Será este o carro de competição do futuro?
A Dunlop apresentou um ‘projeto’ de carro de corridas do futuro. Na sequência do concurso ‘Dunlop Future Race Car Challenge’ onde os adeptos contribuíram com as suas ideias relativamente a como poderá ser a competição dentro de 50 anos. Adeptos de automobilismo de toda a Europa deram a sua visão relativamente ao que pensam poder vir a ser o ‘carro de corridas do futuro’, sendo de opinião que este será movido a hidrogénio, terá quatro motores eléctricos, que irão evoluir até ser possível o carregamento por indução.
A carroçaria será adaptável, de modo a permitir que o carro mude de forma durante a corrida para melhorar a sua aerodinâmica. Os pneus serão ‘inteligentes’, não só ‘comunicando’ com o carro, piloto e equipa, como também se adaptarão à suspensão, conferindo uma aderência variável que se ajusta ao piso e às condições meteorológicas. O Sistema de Recuperação de Energia (SRE) será capaz de recuperar 100% da energia da travagem e será mais eficiente que os travões tradicionais, eliminando por completo a necessidade de discos de travão.

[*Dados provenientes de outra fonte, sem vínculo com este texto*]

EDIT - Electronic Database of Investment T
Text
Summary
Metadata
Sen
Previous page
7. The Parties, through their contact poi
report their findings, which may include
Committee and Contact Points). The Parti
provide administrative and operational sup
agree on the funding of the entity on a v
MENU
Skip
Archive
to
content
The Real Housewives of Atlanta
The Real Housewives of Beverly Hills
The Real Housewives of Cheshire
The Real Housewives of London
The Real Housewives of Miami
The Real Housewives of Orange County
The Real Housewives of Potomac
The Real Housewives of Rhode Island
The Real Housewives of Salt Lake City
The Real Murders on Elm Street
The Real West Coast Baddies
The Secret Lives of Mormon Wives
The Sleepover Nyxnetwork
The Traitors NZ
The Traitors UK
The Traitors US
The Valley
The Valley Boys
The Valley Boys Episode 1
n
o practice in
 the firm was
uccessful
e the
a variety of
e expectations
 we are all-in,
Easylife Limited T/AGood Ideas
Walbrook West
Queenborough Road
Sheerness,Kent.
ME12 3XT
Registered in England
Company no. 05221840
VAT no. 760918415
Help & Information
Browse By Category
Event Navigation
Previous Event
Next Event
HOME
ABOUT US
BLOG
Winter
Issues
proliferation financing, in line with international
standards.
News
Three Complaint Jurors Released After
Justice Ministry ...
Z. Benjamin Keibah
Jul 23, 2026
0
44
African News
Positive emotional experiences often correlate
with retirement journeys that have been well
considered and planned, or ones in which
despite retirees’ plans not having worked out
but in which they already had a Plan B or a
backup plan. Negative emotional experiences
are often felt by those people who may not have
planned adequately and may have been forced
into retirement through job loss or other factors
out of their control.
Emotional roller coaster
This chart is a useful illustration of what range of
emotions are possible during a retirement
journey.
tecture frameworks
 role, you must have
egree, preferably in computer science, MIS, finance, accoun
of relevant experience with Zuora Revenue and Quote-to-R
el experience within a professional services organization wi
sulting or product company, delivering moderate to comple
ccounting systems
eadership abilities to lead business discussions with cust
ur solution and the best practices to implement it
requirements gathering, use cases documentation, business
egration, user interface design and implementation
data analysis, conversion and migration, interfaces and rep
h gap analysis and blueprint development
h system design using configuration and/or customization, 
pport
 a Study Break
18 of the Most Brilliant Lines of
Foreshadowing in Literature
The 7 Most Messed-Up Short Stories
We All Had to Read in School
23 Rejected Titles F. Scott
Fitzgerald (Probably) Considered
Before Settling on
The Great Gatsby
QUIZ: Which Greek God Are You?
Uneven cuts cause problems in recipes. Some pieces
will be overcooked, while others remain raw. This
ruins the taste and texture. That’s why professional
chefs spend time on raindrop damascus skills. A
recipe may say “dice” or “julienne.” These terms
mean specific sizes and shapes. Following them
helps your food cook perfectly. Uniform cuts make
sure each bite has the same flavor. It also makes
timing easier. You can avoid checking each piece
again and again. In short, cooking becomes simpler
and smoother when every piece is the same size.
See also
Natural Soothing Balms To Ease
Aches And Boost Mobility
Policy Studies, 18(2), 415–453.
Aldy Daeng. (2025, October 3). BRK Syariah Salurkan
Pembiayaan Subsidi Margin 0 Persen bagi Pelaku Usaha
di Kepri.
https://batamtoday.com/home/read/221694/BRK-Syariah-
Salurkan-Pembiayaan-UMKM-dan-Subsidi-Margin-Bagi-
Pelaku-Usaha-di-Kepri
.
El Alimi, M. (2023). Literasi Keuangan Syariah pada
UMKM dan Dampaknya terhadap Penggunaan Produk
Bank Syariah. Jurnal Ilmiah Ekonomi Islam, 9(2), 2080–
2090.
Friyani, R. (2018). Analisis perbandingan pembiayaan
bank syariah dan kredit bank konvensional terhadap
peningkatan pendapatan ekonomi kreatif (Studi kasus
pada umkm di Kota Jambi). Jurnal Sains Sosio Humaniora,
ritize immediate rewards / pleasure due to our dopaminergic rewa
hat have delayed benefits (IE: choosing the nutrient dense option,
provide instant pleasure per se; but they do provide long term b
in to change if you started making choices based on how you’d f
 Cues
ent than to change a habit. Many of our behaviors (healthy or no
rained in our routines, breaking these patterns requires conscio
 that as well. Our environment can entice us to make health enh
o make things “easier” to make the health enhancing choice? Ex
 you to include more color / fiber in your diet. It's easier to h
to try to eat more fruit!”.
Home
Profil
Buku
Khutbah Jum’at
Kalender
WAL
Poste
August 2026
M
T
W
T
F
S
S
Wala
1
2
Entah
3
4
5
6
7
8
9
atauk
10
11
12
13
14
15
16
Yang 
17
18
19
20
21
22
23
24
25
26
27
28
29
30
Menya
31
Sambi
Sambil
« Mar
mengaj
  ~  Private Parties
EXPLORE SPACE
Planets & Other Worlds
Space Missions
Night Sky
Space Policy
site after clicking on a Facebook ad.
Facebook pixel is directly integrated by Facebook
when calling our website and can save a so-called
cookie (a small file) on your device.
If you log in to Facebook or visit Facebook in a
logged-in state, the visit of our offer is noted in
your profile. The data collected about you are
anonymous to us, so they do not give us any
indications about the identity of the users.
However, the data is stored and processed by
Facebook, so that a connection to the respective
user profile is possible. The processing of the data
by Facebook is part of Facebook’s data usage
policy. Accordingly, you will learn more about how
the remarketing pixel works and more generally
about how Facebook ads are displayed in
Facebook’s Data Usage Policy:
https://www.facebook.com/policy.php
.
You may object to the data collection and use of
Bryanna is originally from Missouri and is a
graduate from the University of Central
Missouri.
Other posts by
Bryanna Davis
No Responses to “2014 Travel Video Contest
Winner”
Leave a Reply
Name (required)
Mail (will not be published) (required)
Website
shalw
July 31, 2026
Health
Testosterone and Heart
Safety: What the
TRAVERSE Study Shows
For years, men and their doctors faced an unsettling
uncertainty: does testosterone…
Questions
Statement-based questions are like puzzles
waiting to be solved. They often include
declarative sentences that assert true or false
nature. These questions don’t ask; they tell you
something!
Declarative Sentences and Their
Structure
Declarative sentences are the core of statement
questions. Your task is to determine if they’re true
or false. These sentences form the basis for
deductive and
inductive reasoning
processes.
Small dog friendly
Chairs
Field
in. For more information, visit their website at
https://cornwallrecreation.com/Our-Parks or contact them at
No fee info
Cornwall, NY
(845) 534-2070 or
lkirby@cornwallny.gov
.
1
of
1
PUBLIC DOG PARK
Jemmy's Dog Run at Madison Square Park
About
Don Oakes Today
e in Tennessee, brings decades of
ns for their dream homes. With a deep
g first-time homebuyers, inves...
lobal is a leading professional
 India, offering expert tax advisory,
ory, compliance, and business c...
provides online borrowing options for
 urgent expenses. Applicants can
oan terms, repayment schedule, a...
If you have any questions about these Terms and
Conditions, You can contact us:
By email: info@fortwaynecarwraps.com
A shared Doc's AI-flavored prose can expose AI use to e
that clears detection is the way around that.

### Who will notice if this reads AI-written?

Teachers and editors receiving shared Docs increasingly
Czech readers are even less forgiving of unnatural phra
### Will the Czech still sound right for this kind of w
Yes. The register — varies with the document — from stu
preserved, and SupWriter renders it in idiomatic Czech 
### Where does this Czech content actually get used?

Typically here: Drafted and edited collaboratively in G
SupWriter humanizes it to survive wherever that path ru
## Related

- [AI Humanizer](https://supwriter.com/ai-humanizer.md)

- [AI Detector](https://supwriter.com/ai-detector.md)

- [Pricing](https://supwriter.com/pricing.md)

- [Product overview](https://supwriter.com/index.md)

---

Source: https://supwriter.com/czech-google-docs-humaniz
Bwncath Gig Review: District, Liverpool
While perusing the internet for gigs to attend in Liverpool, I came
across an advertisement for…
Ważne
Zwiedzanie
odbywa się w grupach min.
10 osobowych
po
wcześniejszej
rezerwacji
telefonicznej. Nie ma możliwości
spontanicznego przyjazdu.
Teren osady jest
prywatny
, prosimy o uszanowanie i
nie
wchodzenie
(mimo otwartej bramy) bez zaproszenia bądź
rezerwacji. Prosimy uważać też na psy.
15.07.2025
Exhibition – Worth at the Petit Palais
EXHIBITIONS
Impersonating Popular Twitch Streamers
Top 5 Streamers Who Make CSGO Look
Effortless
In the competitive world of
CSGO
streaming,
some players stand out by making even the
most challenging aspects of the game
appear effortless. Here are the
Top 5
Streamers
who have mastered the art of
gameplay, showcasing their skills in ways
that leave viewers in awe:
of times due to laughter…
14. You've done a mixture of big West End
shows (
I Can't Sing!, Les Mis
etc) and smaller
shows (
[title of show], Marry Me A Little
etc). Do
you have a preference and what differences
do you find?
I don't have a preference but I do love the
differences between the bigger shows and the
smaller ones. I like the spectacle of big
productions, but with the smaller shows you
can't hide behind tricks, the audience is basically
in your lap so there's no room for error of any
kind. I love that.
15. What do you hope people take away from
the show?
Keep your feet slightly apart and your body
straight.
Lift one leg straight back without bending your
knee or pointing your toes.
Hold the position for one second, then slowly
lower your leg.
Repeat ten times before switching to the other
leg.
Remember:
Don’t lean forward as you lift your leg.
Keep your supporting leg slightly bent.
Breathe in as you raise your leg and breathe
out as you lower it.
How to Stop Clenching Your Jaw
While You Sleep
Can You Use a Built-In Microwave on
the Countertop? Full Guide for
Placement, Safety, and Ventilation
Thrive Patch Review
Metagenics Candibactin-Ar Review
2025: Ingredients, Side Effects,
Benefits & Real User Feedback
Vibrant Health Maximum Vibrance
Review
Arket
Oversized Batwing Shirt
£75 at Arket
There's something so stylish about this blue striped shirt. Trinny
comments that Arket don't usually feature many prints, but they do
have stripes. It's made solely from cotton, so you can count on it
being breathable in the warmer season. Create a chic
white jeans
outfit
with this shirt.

No final deste inovador concurso, a Dunlop contou com a ajuda do prestigiado designer de carros de competição para Grandes Prémios de Fórmula 1 e 24 Horas de Le Mans, Sergio Rinland, que avaliou as ideias dos adeptos de toda a Europa sobre o futuro da transmissão, aerodinâmica, travões e pneus, tendo culminado num desenho inovador.
Transmissão
O veículo foi desenhado com quatro motores elétricos que, em princípio, seriam localizados no interior do veículo. Com os avanços da tecnologia, os motores ficam mais leves e mais potentes, e passarão a situar-se no exterior, com motores sobre as próprias rodas, proporcionando ainda mais flexibilidade ao design do carro. Com um motor individual por roda, o carro tem a capacidade de vetorizar o par sobre cada roda. Este recurso irá melhorar o desempenho aerodinâmico e o uso dos pneus, não sendo necessário que as rodas girem quando se aproximam de uma curva.
Inicialmente este projeto inclui um gerador de eletriidade que funciona a pilhas de hidrogénio, com uma pequena bateria de lítio como reserva de energia. Com o desenvolvimento tecnológico, este projeto tem a possibilidade de incorporar a bordo blocos de carregamento por indução. As competições em circuito fechado, no futuro, poderão fornecer a infraestrutura necessária para o carregamento por indução, permitindo que os carros circulem sem transportarem energia a bordo, tornando estes veículos mais leves e eficientes.
Aerodinâmica adaptável
O carro foi desenhado com materiais elétricos nos seus componentes laminados. A carroçaria adaptável vai permitir que o carro mude de forma, a fim de reduzir a resistência aerodinâmica nas retas, aumentar a sustentação nas curvas e controlar todas as necessidades de refrigeração que surgem enquanto o veículo está em circulação. De igual modo, ao incorporar nano partículas nesses materiais compostos, a estrutura do carro terá uma resistência mais forte, tornando-se mais leve e segura. A utilização de câmaras e pequenos ecrãs (instalados no interior do habitáculo) vão dar ao piloto uma visão periférica de 360°, muito melhor que a visão através dos tradicionais espelhos retrovisores, reforçando a segurança ao mesmo tempo que reduz a resistência aerodinâmica.
Pneus inteligentes
Ao utilizar a tecnologia desenvolvida atualmente pela Dunlop, os pneus terão sensores internos para enviar informações aos sistemas de controlo; estes poderão ajustar os sistemas de suspensão, a transmissão de potência e os sistemas de travagem, tirando melhor partido dos pneus. Mediante a inclusão de materiais inteligentes como os que se utilizam na carroçaria, os pneus serão capazes de controlar a sua temperatura e pressão, assim como também mudar de forma. Este fator terá como resultado uma menor resistência ao rolamento e à aerodinâmica nas retas, assim como em uma maior área de contacto com a pista nas travagem e nas curvas. Por outro lado, ao utilizar pneus que se adaptem por si mesmos às circunstâncias e ao meio ambiente, não será preciso substitui-los devido às condições meteorológicas nem ao desgaste. Vão durar toda a corrida.
Sistemas de Recuperação de Energia
Não serão utilizados travões onde exista desperdício de energia; toda a energia da travagem será recuperada e armazenada em volantes e/ou super condensadores, para ser utilizada nos momentos de picos de potência durante a corrida. A eletrónica e os sistemas de controlo têm avançado ao ponto em que o piloto se transformará num “operador de veículo’. Esta evolução é semelhante à que assistimos nos últimos 30 anos, não imaginamos como será daqui a 125 anos!